# Assignment
Whenever a line in the data contains "ensure", show that line.

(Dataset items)
--
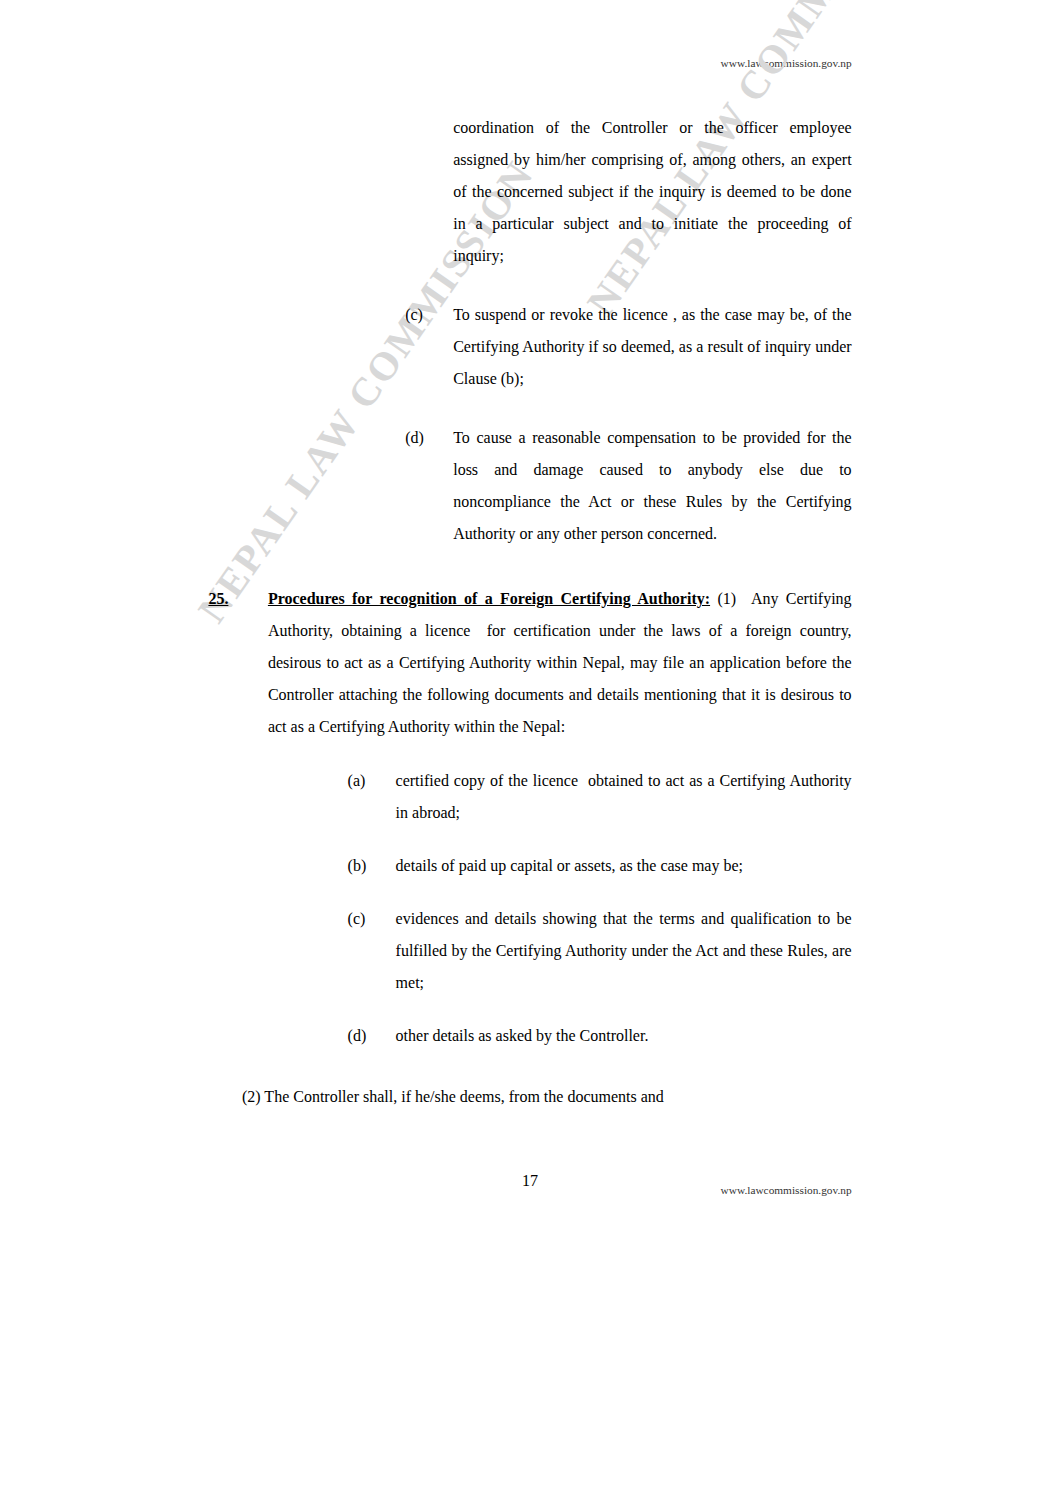www.lawcommission.gov.np
NEPAL LAW COMMISSION
NEPAL LAW COMMISSION
coordination of the Controller or the officer employee assigned by him/her comprising of, among others, an expert of the concerned subject if the inquiry is deemed to be done in a particular subject and to initiate the proceeding of inquiry;
(c)
To suspend or revoke the licence , as the case may be, of the Certifying Authority if so deemed, as a result of inquiry under Clause (b);
(d)
To cause a reasonable compensation to be provided for the loss and damage caused to anybody else due to noncompliance the Act or these Rules by the Certifying Authority or any other person concerned.
25.
Procedures for recognition of a Foreign Certifying Authority: (1) Any Certifying Authority, obtaining a licence for certification under the laws of a foreign country, desirous to act as a Certifying Authority within Nepal, may file an application before the Controller attaching the following documents and details mentioning that it is desirous to act as a Certifying Authority within the Nepal:
(a)
certified copy of the licence obtained to act as a Certifying Authority in abroad;
(b)
details of paid up capital or assets, as the case may be;
(c)
evidences and details showing that the terms and qualification to be fulfilled by the Certifying Authority under the Act and these Rules, are met;
(d)
other details as asked by the Controller.
(2) The Controller shall, if he/she deems, from the documents and
17
www.lawcommission.gov.np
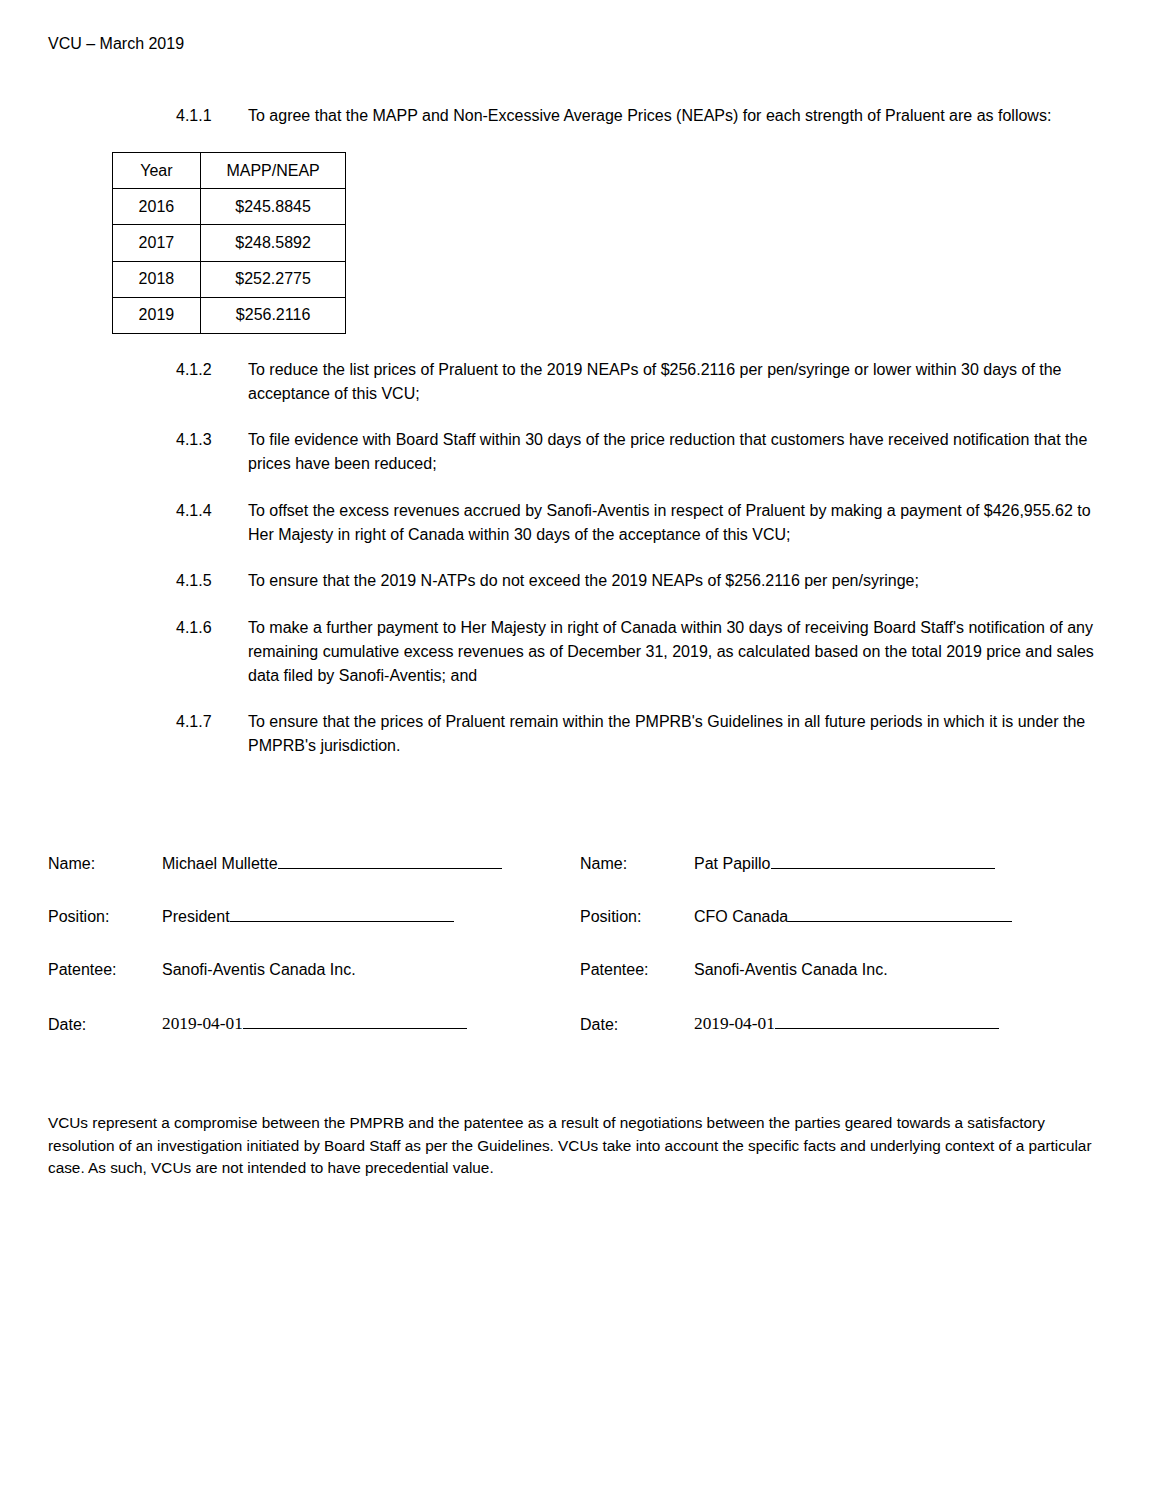VCU – March 2019
4.1.1
To agree that the MAPP and Non-Excessive Average Prices (NEAPs) for each strength of Praluent are as follows:
| Year | MAPP/NEAP |
| --- | --- |
| 2016 | $245.8845 |
| 2017 | $248.5892 |
| 2018 | $252.2775 |
| 2019 | $256.2116 |
4.1.2
To reduce the list prices of Praluent to the 2019 NEAPs of $256.2116 per pen/syringe or lower within 30 days of the acceptance of this VCU;
4.1.3
To file evidence with Board Staff within 30 days of the price reduction that customers have received notification that the prices have been reduced;
4.1.4
To offset the excess revenues accrued by Sanofi-Aventis in respect of Praluent by making a payment of $426,955.62 to Her Majesty in right of Canada within 30 days of the acceptance of this VCU;
4.1.5
To ensure that the 2019 N-ATPs do not exceed the 2019 NEAPs of $256.2116 per pen/syringe;
4.1.6
To make a further payment to Her Majesty in right of Canada within 30 days of receiving Board Staff's notification of any remaining cumulative excess revenues as of December 31, 2019, as calculated based on the total 2019 price and sales data filed by Sanofi-Aventis; and
4.1.7
To ensure that the prices of Praluent remain within the PMPRB's Guidelines in all future periods in which it is under the PMPRB's jurisdiction.
| Name: | Michael Mullette | Name: | Pat Papillo |
| Position: | President | Position: | CFO Canada |
| Patentee: | Sanofi-Aventis Canada Inc. | Patentee: | Sanofi-Aventis Canada Inc. |
| Date: | 2019-04-01 | Date: | 2019-04-01 |
VCUs represent a compromise between the PMPRB and the patentee as a result of negotiations between the parties geared towards a satisfactory resolution of an investigation initiated by Board Staff as per the Guidelines. VCUs take into account the specific facts and underlying context of a particular case. As such, VCUs are not intended to have precedential value.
--
# Task answer
To ensure that the 2019 N-ATPs do not exceed the 2019 NEAPs of $256.2116 per pen/syringe;
To ensure that the prices of Praluent remain within the PMPRB's Guidelines in all future periods in which it is under the PMPRB's jurisdiction.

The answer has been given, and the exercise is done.